In the final stage of his study, he ran a genetic analysis on the shrimp, which revealed the species as Macrobrachium dienbienphuense, first identified in the 1970s but not known to be the parading shrimp.
Moveable feast
M. dienbienphuense face risks in leaving the water, namely a plethora of hungry land animals. Frogs, lizards, and snakes are standard predators, and Hongjamrassilp has also seen earwigs and fishing spiders partake.
The spiders simply wait along the stream for the shrimp to walk by, a strategy Hongjamrassilp likens to waiting for conveyor belt sushi.
Each rainy season, this mobile buffet likely adds a surge of protein into the food web, which he wants to explore further. With the shrimps’ migration, he says, “they actually transfer some energy from the water aquatic ecosystem to the terrestrial ecosystem.” (See more pictures of freshwater plants and animals.)
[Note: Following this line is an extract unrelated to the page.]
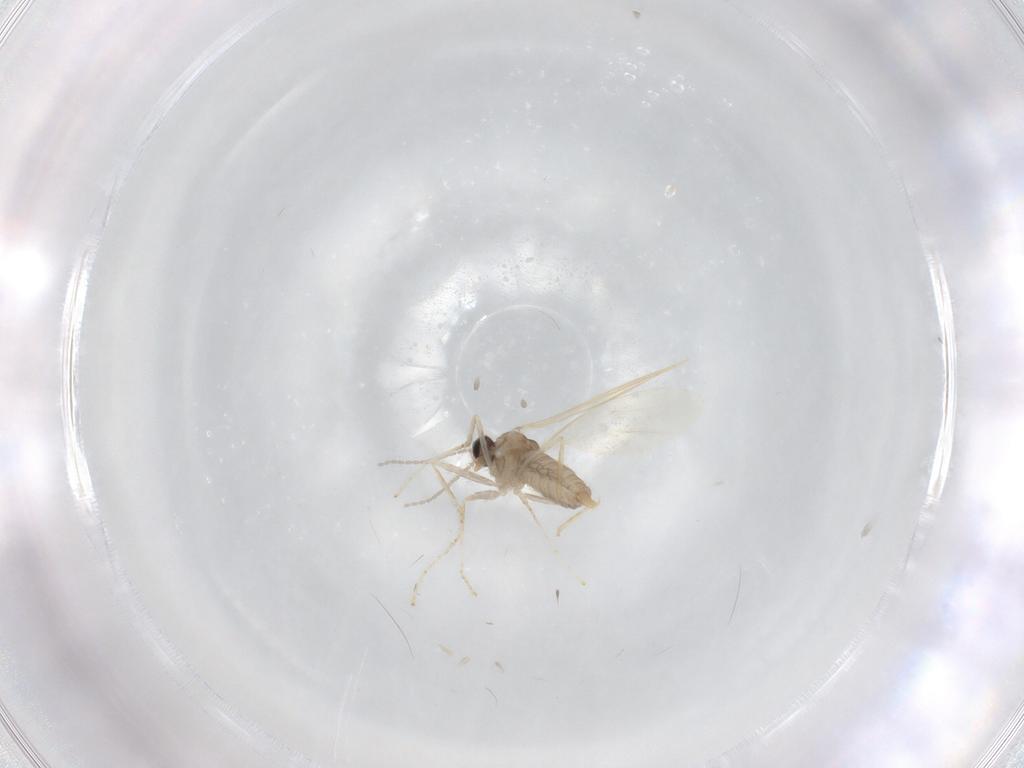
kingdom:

Peter Novak, a freshwater ecologist at Western Australia’s Department of Biodiversity, Conservation and Attractions, says it’s intriguing that the parades don’t seem to be part of a milestone event, like reproduction.
“[The findings] do raise interesting questions about why these animals are moving upstream if there is no need to be downstream in the first place,” says Novak, who wasn’t involved in the study.
Some of M. dienbienphuense’s closest relatives are amphidromous, starting life in an estuary and migrating to river headwaters to spawn. Though M. dienbienphuense isn’t known to do this, Novak wonders if the parading shrimp are shuttling between parts of the river during different parts of their life cycle. For example, during higher river flows, adults ready to reproduce could be washed downstream into habitats favorable for young shrimp.
Though M. dienbienphuense is not threatened with extinction, tourism can have a negative impact, Hongjamrassilp says. When people shine their flashlights on the shrimp, the wee animals see that as a cue to get back into the water, where they’re sent swiftly downstream.
In recent decades, the parading shrimp have attracted more than 100,000 yearly tourists to the region, he says, promoted by the province as a unique ecotourism experience.
Caravan into the future
Hongjamrassilp hopes his research on shrimp parades could boost conservation of other freshwater crustaceans that are in decline.
For instance, dams can block movements of other shrimp, such as close relatives of M. dienbienphuense in Australia and Africa, fragmenting their populations and disrupting their migration. Parading shrimp could inspire future “shrimp ladders” to help their rarer kin, he says.
“Every single unit of nature is important, and we need to understand them so we can conserve them.”